Que el consumo de todos los usuarios equivale a quemar la mitad del gas que se importa de Bolivia y que si se modernizaran todos los equipos de calentamiento de agua, Argentina podría ahorrarse unos US$1.200 millones, según estimaciones del Instituto Argentino de Petróleo y Gas, son algunos de los fundamentos de este texto que puede convertirse en ley.
Sin embargo, al menos en Mendoza, el desconocimiento hacia la existencia de este producto es casi general, al punto de que a este tipo de producto sólo lo ofrecen algunos hipermercados o las sucursales de grandes locales de artículos para el hogar que están en todo el país, por encargo o por internet.
"No lo tenemos en stock, sí se puede pedir si lo solicitan, pero no suele venderse. Vendría a ser como el producto premium de cada línea de calefones", comentó Fernando Stalloca, encargado de una firma de muebles y electrodomésticos mendocina. Que no tienen calefones con encendido electrónico a la venta fue la misma respuesta que Diario UNO recabó de otros dos locales similares, que aseguran que en la provincia no hay demanda.
"En Mendoza la gran mayoría pide el común, con el encendido con piloto. Si se ha vendido alguno con encendido electrónico, ha sido un caso muy puntual y se ha modificado el producto porque también son más caros", detalló Noelia de Antonio, empleada de una reconocida fábrica de termotanques de Mendoza.
La normativa plantea también un etiquetado unificado de eficiencia energética de todos los equipos de calentamiento de agua a gas, que los incluye, aunque la medida original apunte solo a los calefones.
A través de la página www.toptenargentina.org, que se especializa en difundir qué oferta de electrodomésticos y productos sustentables se venden en Argentina, a qué precio y dónde, también puede constatarse que los calefones sin pilotos pueden obtenerse en comercios que no están en Mendoza, salvo las sucursales de algunas grandes tiendas e hipermercados.
En lo que respecta a costos, un calefón de este tipo, de origen argentino, cuesta entre $6.000 y $10.000, lo que varía de acuerdo a la marca el tamaño, el tipo de tiraje. Existe un par de marcas más económicas, de origen chileno, por arriba de los $2.500. Los calefones convencionales salen alrededor de 30% menos: entre $3.000 y $6.500.
"Lo de la ley es una medida positiva. Los pilotos consumen mucho, sumados en millones de unidades. En términos totales, si todo el gas de los pilotos fuera a parar a una central eléctrica, se produciría la misma electricidad que la central Atucha II", describió el ingeniero Carlos Tanides, coordinador de Ambiente y Energía de la Fundación Vida Silvestre, acerca de la propuesta que fue presentada por la senadora Pamela Verasay (Cambiemos), con el aval del Ejecutivo, en el marco del plan de eficiencia energética lanzado por el Ministerio de Energía y Minería.

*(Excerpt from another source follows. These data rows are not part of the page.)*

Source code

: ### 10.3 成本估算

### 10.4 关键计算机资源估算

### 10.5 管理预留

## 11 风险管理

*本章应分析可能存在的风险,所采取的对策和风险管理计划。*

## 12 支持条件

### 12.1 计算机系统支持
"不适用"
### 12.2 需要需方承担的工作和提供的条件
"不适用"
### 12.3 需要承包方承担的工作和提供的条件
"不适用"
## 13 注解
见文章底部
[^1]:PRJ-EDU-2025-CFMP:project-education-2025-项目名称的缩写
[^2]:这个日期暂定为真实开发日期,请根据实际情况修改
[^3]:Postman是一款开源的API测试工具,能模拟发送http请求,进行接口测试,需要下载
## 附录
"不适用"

Desde esta fundación apoyan la iniciativa, como también lo hicieron hace unos años con un proyecto similar que presentó el mendocino Ernesto Sanz, que no avanzó. "Hay una necesidad de cambio de consciencia. Hay que explicar bien cuánto consume un termotanque y un calefón o qué se necesita para colocar un calefón correctamente, porque también han ido evolucionando y algunos problemas que tenían antes han sido superados con los modelos más nuevos", aclaró Tanides, haciendo énfasis en determinadas "ideas anacrónicas", por ejemplo, la idea de que es mejor un termotanque, cuando gasta 50% más que un calefón.